**AIM OF THE EXERCISE**
Please copy out each line of the entries in which "assign" appears.

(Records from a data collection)
★ ★ ★

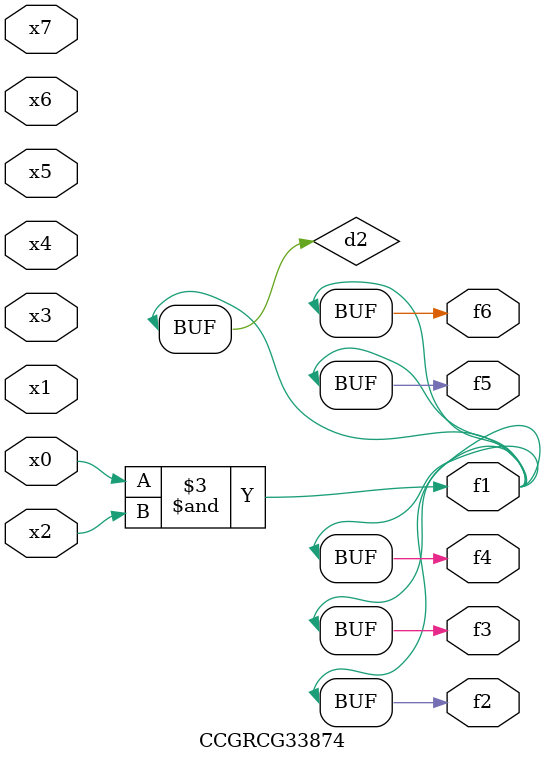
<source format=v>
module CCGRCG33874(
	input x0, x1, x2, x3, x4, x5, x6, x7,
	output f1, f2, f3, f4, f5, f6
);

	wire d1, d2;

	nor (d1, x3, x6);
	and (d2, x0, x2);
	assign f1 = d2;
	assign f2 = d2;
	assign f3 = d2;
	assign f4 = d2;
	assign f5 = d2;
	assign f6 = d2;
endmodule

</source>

★ ★ ★

**SOLUTION TO THIS TASK**
	assign f1 = d2;
	assign f2 = d2;
	assign f3 = d2;
	assign f4 = d2;
	assign f5 = d2;
	assign f6 = d2;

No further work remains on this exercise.